October 2010 Halozyme scientists publish results of preclinical animal models showing that enzymatic depletion of tumor HA with PEGPH20 induces anti-tumor responses.
Study 101 investigated the safety, tolerability, pharmacokinetics, and pharmacodynamics of PEGPH20 as a single agent, and Study 102 investigated multiple dosing of PEGPH20 in combination with dexamethasone.
Results confirmed the expected mechanism of action of PEGPH20:
- HA plasma levels increased, in a dose-dependent manner, after PEGPH20 administration
- Tumor imaging from subsets of patients pre- and post-administration of PEGPH20 demonstrated that PEGPH20 treatment rapidly restored tumor perfusion and decreased metabolic activity in tumors
- Histochemical analysis of pre- and post-treatment tumor biopsies showed reduced HA staining after one cycle of treatment with PEGPH20
In this Phase 1b clinical study, PEGPH20 was given in combination with gemcitabine for the treatment of patients with untreated stage IV metastatic pancreatic cancer. The overall response rate (complete response + partial response) by RECIST 1.1 criteria was 42% (10 of 24 patients, 95% CI 22-62%) for those treated at therapeutic dose levels of PEGPH20 as assessed by an independent radiology review.

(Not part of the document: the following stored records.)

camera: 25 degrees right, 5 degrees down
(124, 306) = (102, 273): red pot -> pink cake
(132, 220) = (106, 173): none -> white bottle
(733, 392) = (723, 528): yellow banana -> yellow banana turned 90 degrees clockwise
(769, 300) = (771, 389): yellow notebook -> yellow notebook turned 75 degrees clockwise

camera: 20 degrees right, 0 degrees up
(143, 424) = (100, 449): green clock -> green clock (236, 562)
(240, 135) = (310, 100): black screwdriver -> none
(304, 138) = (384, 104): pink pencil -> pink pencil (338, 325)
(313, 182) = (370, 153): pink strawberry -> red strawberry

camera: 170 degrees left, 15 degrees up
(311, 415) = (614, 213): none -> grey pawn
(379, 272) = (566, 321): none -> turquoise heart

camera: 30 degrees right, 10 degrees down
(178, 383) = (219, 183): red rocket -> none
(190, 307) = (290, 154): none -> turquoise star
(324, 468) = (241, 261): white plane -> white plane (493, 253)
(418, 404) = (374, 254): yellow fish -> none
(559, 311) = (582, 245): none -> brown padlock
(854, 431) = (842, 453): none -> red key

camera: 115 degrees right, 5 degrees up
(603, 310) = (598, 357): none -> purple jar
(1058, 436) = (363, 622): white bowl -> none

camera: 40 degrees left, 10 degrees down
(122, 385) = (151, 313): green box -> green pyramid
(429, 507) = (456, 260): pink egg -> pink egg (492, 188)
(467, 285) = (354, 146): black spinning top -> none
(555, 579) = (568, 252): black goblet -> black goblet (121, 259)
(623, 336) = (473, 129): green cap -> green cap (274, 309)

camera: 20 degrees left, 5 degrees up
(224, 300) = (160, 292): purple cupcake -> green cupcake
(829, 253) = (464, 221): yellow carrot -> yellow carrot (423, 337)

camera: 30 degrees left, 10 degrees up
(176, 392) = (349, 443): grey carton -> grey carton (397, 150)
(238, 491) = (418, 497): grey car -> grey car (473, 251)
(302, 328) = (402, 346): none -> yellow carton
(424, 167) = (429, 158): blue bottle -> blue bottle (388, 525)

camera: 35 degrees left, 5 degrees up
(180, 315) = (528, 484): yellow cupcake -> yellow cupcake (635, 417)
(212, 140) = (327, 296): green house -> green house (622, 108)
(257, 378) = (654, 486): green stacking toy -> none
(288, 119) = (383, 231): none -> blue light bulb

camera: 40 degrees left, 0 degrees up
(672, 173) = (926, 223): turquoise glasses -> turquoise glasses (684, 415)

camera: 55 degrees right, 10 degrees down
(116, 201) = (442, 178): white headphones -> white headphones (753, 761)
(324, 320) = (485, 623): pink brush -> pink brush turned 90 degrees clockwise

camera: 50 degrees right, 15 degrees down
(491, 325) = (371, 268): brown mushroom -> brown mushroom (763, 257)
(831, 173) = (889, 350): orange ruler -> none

In an exploratory post-hoc analysis of a small subset of patients treated with PEGPH20 with available biopsy samples and HA scores, progression-free survival and overall survival were longer in patients with high levels of tumor HA compared to patients with low levels of tumor HA.
The observation that patients with tumors characterized by high levels of HA may respond better to PEGPH20 leads Halozyme to develop a companion diagnostic to enable pre-selection of these patients.
Ventana CDx IDE granted, allowing Halozyme to use the assay to prospectively identify HA-HIGH patients for study inclusion.